So, I taught another full period. Actually, over a full period- I am slowly taking over the science portion of the 4/5th period science math block, and yesterday, I taught over an hour of science.
Last time, I was disorganized, nervous, and clumsy. This time, I planned smart, instead of creating an ordered list of things to do, I made a list of things that would contribute to student learning, and that made all the difference. That, and not freaking out. The overall result was 100% better, and the teacher commented that I did really well.
It feels great.
Yesterday, in my Culture of Secondary Schools class, a number of recent graduates of the program came in and talked about their experience. They all had jobs, so that was very promising, the only one who wasn't a full time teacher was doing subbing, and was in the Army, so he had no interest in doing long term teaching at this point. The rest of them were all employed relatively locally, and all seemed to be doing what they wanted. What was weird was seeing a few dopplegangers of people in our current cohort in last year's- there were around 4 people who really reminded me of people in my cohort, including a guy with a lot of my mannerisms and similar appearance.
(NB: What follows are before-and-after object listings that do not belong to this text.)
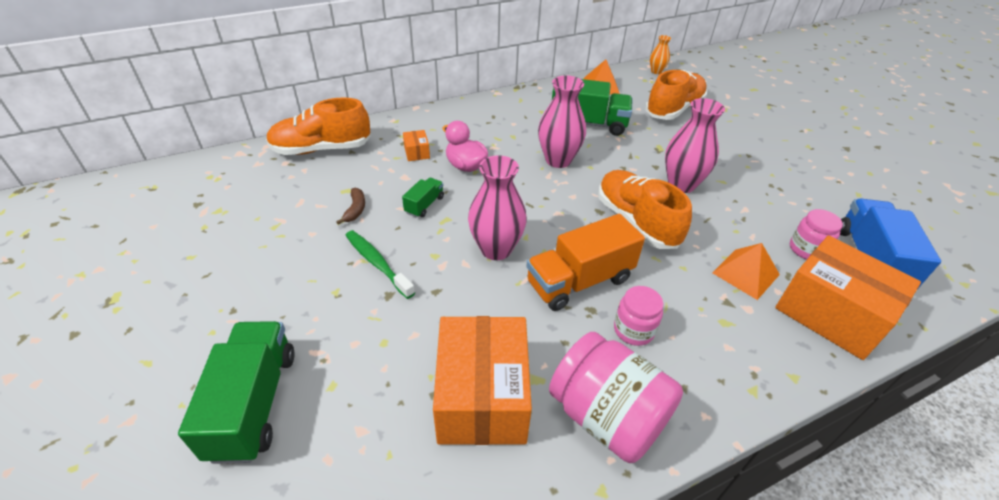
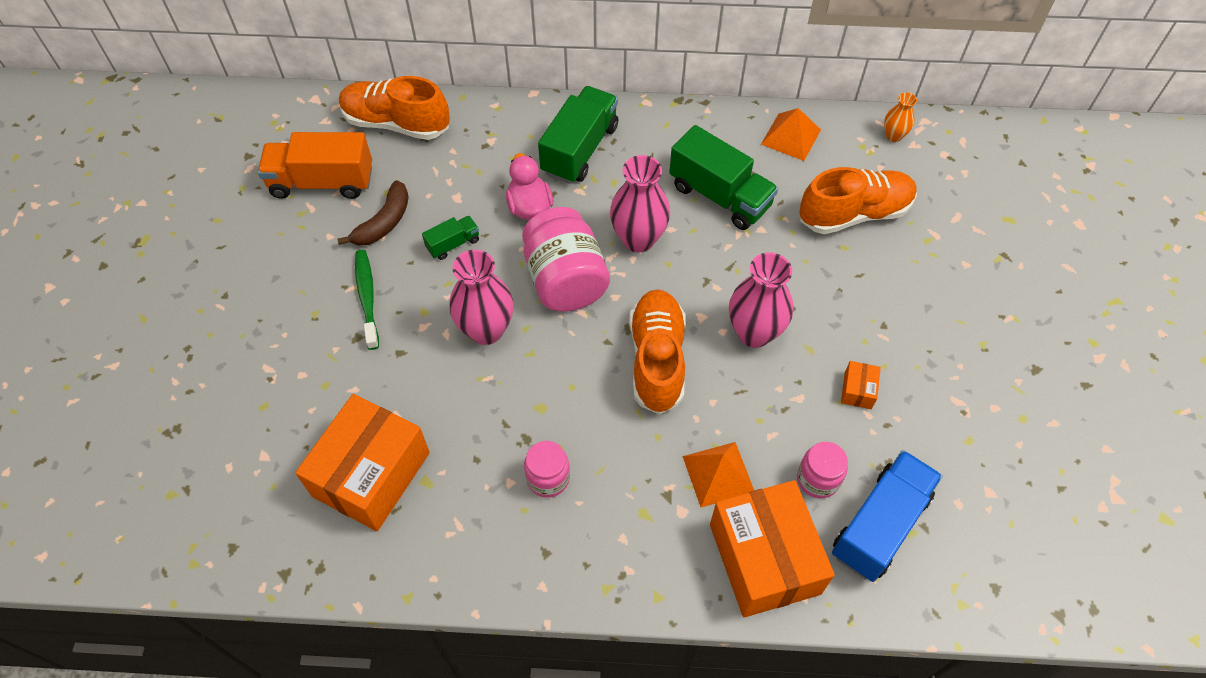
camera: 30 degrees right, 15 degrees up
(254, 403) = (201, 394): green truck -> green truck (580, 149)
(355, 209) = (384, 222): brown banana -> brown banana, size x1.56
(417, 152) = (490, 166): orange box -> orange box (858, 390)
(579, 281) = (539, 403): orange truck -> orange truck (322, 182)
(607, 416) = (458, 543): pink jar -> pink jar (565, 280)

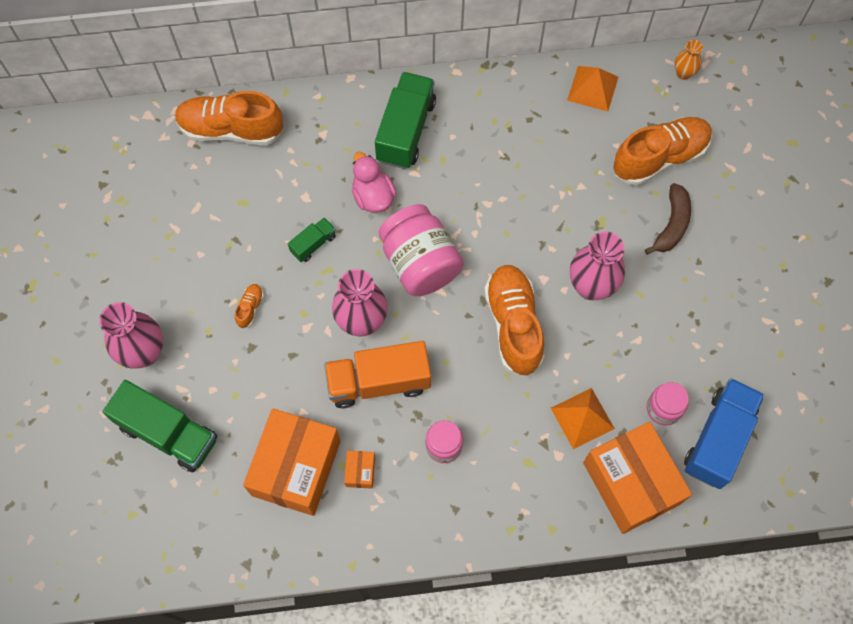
camera: 10 degrees left, 10 degrees up
(322, 182) = (179, 201): orange truck -> orange truck (378, 382)
(367, 297) = (250, 308): green toothbrush -> orange shoe
(384, 222) = (246, 233): brown banana -> brown banana (672, 224)
(638, 239) = (476, 213): pink vase -> pink vase (144, 353)
(720, 196) = (539, 159): green truck -> green truck (168, 433)
(858, 390) = (685, 325): orange box -> orange box (360, 471)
That was a little spooky, but at the same time, rewarding to see what I might be in a year.
On the more somber side, they all outlined what is to come- Student teaching will leave you exhausted. Your first year of teaching will leave you half dead. But they also gave us a lot of advice- Seek out help. Collaboration is key. Self care, self care, self care. Be humble with parents. You can get a lot of free stuff from the community if you are a teacher. Don't give up, and if you work hard, your hard work will pay off. Don't make mountains out of molehills. Drink beer. Make a support network. Use the internet to your advantage.
It was great to meet some graduates, and see that, hey, there is a light at the end of the tunnel. Right now is a really hard time to be a teacher, especially with the financial crisis Washington is facing, but they all seemed to be swimming, not drowning, and the overall experience was one of hope, something that I think a lot of our cohort has needed lately. I see a lot of bags under eyes, a lot of exhaustion, and in a few people, trace signs of depression. It's hard to witness that happening to people who I've been together with extensively since last summer, people who have become like family to me, but at the same time, I hope that they have a good support network. I think I've been pretty lucky in that respect, I have a lot of friends who cheer me on, and they have been really understanding. I don't really get to thank them all that much, but their support has been one of the big things keeping me from going off on the deep end.
In any case, I'm going on a field trip this Thursday with my class to test water purity. This should be really cool, and I'll post about it later. I really should get a camera, so I can actually document some of this.